We think that the whole issue of local content regulation has to be looked at in a considered fashion. We need to be seeing a package. Ultimately, it is actually in the broadcasters' long-term interest to invest in new locally produced drama and children's television, because those are their major points of differentiation in the converged market. Other providers will continue to screen overseas content and sport—of course—but the only way the local broadcasters can ultimately secure their relevance is to produce local drama and children's television.

There are additional, related issues. There are the anti-siphoning rules I referred to earlier. There is the issue of audio description services for the visually impaired, which currently do not exist as a regular feature of free-to-air TV in Australia. And there is the huge issue of community broadcasting, which the Turnbull government seems determined to kill off, mainly because the Prime Minister seems determined to speak only to the big commercial broadcasters and therefore keep himself wilfully ignorant of the real issues.

As legislators and regulators we have a real responsibility to make sure that regulation is, as much as possible, in the long-term interests of everyone along the value chain of Australian TV and radio production, including broadcasters, content producers and viewers. The government has flagged a content review, but we have not seen the details about when and how that will work. I look forward to hearing some clarification about that from the minister.

What we do not understand is why the government would effectively be giving away its major bargaining chip with the broadcasters, which is the substantial cut in the licence fee. You would not give it away for nothing. Surely the more sensible thing to do would be to withhold that cut and to defer this legislation, at least until a substantial content review has been conducted, perhaps in the form of an independent or parliamentary inquiry. As it is, this bill does not begin to address the core issues facing the broader industry. The ultimate policy goal should be to improve the quality of locally produced content, especially news and current affairs, drama and, a passion of mine, children's TV.

All this bill will do is effectively gift around $163 million to the commercial broadcasters without requiring anything in return. I must say, I would not want the government negotiating on my behalf, if this is the kind of deal they stump up. There must at least be consideration given to the view that out of $163.6 million some, or at least a substantial portion, of it could be reinvested in some way to create locally produced drama and children's television, in particular.

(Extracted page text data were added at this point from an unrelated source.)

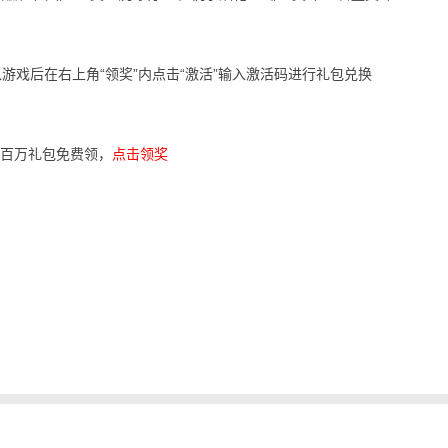
游戏后在右上角“领奖”内点击“激活”输入激活码进行礼包兑换
心，百万礼包免费领，
点击领奖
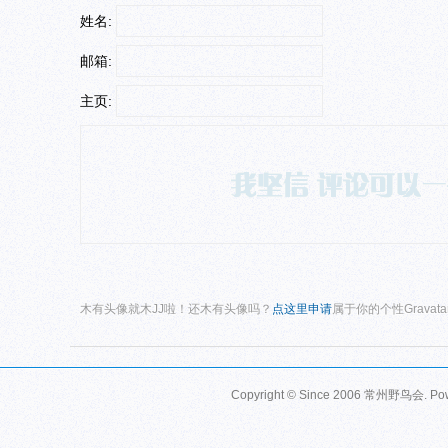
姓名:
邮箱:
主页:
木有头像就木JJ啦！还木有头像吗？
点这里申请
属于你的个性Gravat
Copyright © Since 2006
常州野鸟会
. P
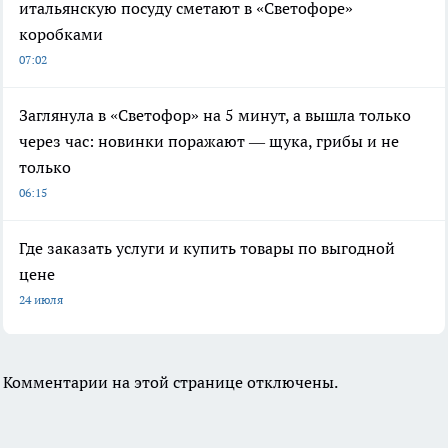
итальянскую посуду сметают в «Светофоре»
коробками
07:02
Заглянула в «Светофор» на 5 минут, а вышла только
через час: новинки поражают — щука, грибы и не
только
06:15
Где заказать услуги и купить товары по выгодной
цене
24 июля
Комментарии на этой странице отключены.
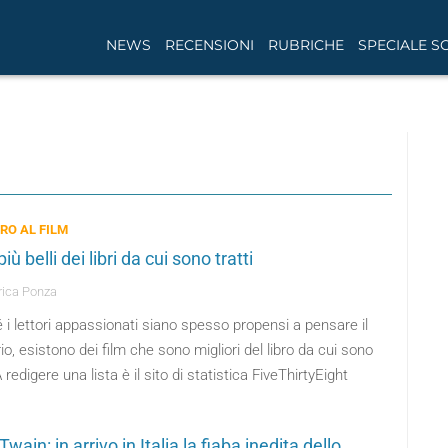
NEWS
RECENSIONI
RUBRICHE
SPECIALE S
BRO AL FILM
 più belli dei libri da cui sono tratti
ica Ponza
i lettori appassionati siano spesso propensi a pensare il
io, esistono dei film che sono migliori del libro da cui sono
 A redigere una lista è il sito di statistica FiveThirtyEight
wain: in arrivo in Italia la fiaba inedita dello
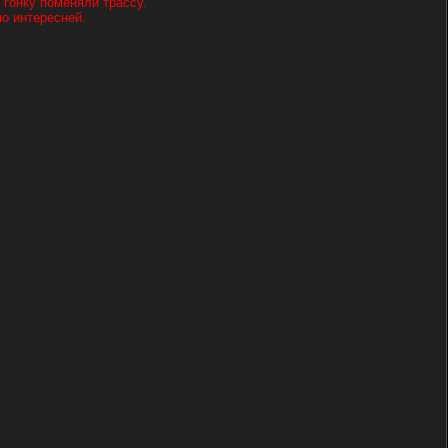
 гонку поменяли трассу.
по интересней.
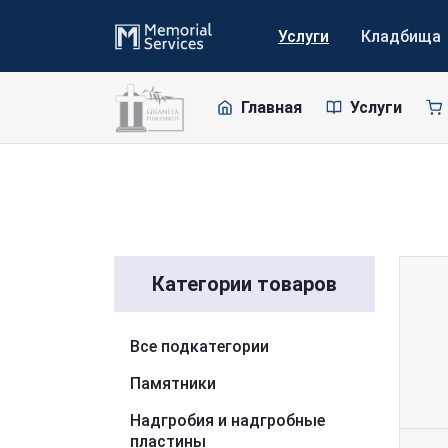
Услуги
Кладбища
Главная
Услуги
Перейти к списку
Категории товаров
Все подкатегории
Памятники
Надгробия и надгробные
пластины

We know that is where there is a need. We also know that we need increased audio description services for the visually impaired. It is also a complete mystery to me as to why a portion of this money could not go towards the maintenance of the immensely valuable community broadcasting sector. We know they need help and they need support. To that end, the Greens will be moving our own amendment. I foreshadow that now. It has been circulated in the chamber.

What this bill appears to be is a bandaid response to some aggressive lobbying by the commercial broadcasters. I am sorry to say it is not good policy, at least at this time and at least while it is separated from any broader industry considerations. We would be more than happy to consider these broader issues with the discussion of a review of content and the desire for more locally produced content. We urge the government: do not hand over your bargaining chips for free. I move:

At the end of the motion, add:

", but the Senate notes the savings for the commercial free-to-air television broadcasters resulting from the reduced licence fees and is of the opinion that those savings should be reinvested into Australian produced drama and children's television and increased audio description services for the visually impaired, including trial programs by each channel.".